Exercise |
If a line in the records below contains "drawn", copy that line.

Input data |

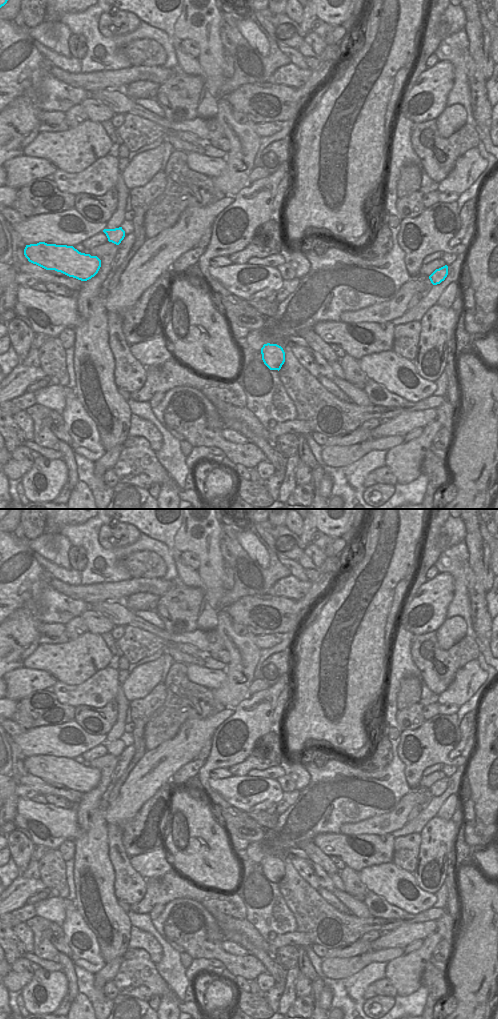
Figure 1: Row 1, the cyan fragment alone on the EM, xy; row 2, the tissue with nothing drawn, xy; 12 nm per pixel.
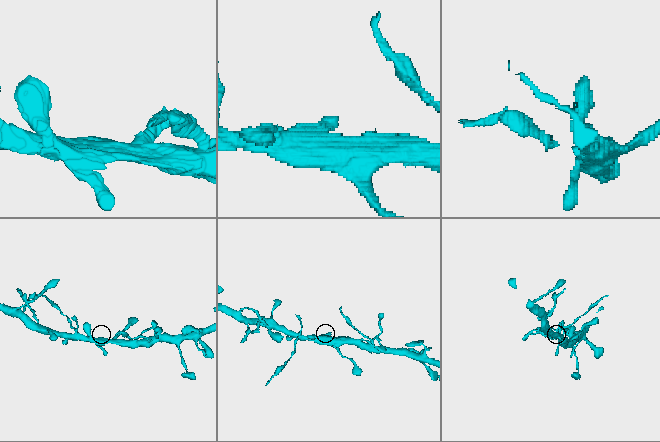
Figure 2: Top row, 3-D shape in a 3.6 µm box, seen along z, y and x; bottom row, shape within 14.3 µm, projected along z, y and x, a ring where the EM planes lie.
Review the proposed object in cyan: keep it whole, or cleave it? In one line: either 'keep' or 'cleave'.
keep

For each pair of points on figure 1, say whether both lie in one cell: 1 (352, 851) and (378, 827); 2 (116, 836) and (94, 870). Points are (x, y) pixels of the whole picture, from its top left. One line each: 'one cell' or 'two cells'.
1: two cells
2: two cells

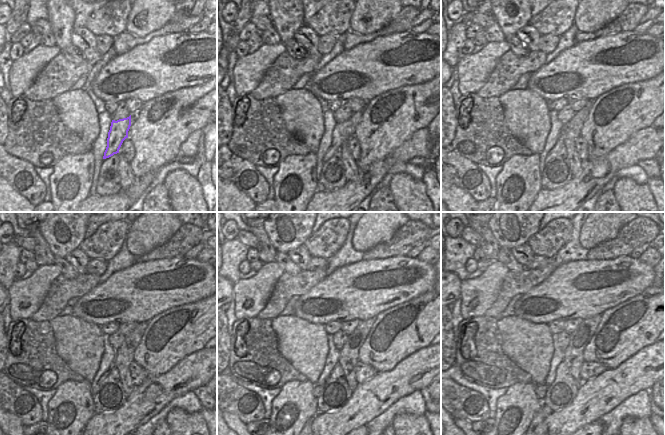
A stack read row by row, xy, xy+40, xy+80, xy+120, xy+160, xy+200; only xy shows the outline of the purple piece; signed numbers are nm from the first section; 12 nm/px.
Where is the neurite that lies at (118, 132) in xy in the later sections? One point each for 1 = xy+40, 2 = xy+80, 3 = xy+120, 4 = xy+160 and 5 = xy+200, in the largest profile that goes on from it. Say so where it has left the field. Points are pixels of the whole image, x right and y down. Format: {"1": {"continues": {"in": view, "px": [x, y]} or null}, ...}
{"1": {"continues": {"in": "xy+40", "px": [341, 133]}}, "2": {"continues": {"in": "xy+80", "px": [554, 151]}}, "3": {"continues": {"in": "xy+120", "px": [93, 391]}}, "4": {"continues": {"in": "xy+160", "px": [317, 390]}}, "5": {"continues": {"in": "xy+200", "px": [540, 390]}}}

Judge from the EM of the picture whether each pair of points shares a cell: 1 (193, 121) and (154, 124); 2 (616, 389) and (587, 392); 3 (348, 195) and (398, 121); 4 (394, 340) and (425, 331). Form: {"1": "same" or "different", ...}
{"1": "same", "2": "same", "3": "different", "4": "same"}

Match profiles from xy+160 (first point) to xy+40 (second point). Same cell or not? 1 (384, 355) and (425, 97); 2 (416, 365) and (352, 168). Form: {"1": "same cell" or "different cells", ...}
{"1": "same cell", "2": "different cells"}

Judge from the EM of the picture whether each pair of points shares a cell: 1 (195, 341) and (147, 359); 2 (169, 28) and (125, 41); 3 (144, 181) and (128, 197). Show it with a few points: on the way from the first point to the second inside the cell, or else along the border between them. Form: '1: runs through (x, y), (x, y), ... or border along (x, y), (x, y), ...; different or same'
1: runs through (183, 341), (170, 341), (159, 351); same
2: runs through (158, 33), (149, 36), (145, 40), (136, 41); same
3: runs through (140, 185), (132, 193); same

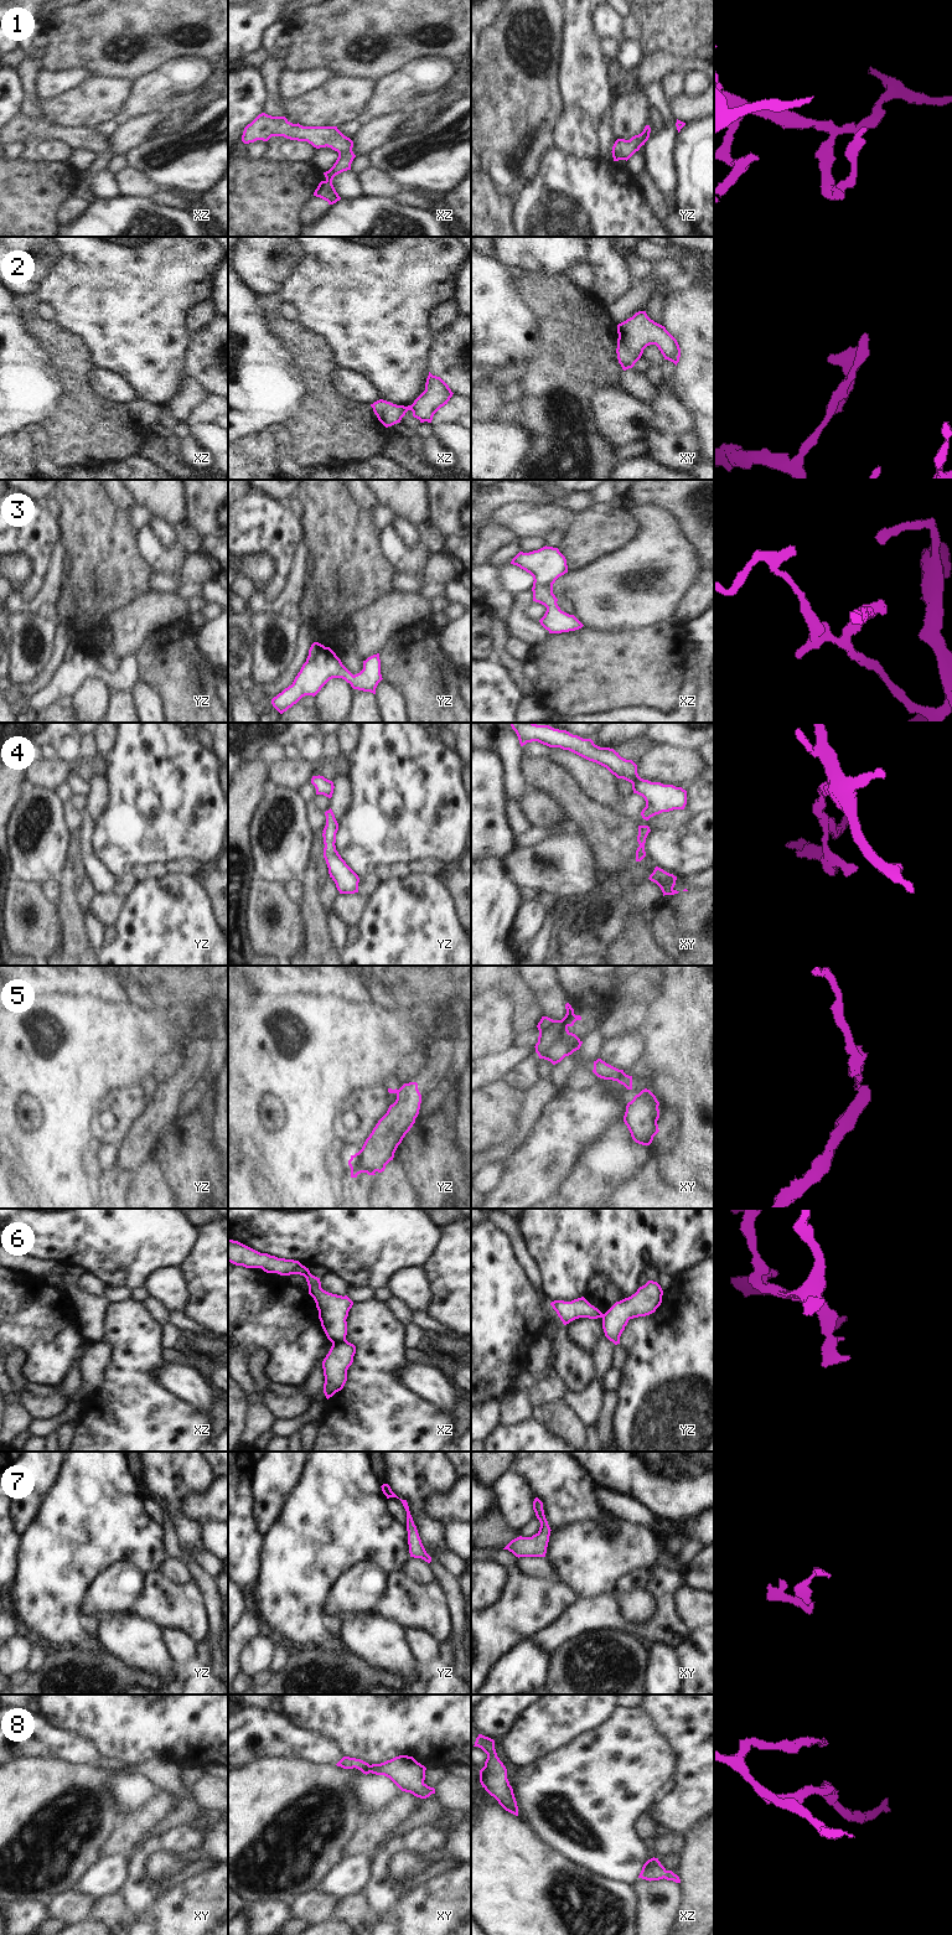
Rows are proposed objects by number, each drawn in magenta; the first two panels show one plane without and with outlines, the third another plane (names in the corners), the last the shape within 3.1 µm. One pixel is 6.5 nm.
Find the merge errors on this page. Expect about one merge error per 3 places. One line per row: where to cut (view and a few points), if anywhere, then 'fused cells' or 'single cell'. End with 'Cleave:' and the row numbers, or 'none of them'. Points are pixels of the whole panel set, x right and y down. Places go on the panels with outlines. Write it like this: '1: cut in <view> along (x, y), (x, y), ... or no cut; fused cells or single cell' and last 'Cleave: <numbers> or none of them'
1: no cut; single cell
2: no cut; single cell
3: no cut; single cell
4: no cut; single cell
5: cut in xy along (648, 1090), (641, 1092); fused cells
6: cut in xz along (345, 1339), (332, 1344); fused cells
7: no cut; single cell
8: no cut; single cell
Cleave: 5, 6

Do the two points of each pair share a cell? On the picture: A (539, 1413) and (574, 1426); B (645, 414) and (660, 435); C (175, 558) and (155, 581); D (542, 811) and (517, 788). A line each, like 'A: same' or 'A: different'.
A: same
B: different
C: different
D: different

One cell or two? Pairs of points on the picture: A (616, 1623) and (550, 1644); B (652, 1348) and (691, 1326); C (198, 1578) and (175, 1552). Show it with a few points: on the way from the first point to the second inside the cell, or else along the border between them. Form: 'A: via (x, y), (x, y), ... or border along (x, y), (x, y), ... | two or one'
A: via (600, 1622), (573, 1622), (567, 1628) | one
B: via (662, 1348), (669, 1348), (681, 1336) | one
C: via (196, 1571), (182, 1556) | one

Output of the task |
Figure 1: Row 1, the cyan fragment alone on the EM, xy; row 2, the tissue with nothing drawn, xy; 12 nm per pixel.
Rows are proposed objects by number, each drawn in magenta; the first two panels show one plane without and with outlines, the third another plane (names in the corners), the last the shape within 3.1 µm. One pixel is 6.5 nm.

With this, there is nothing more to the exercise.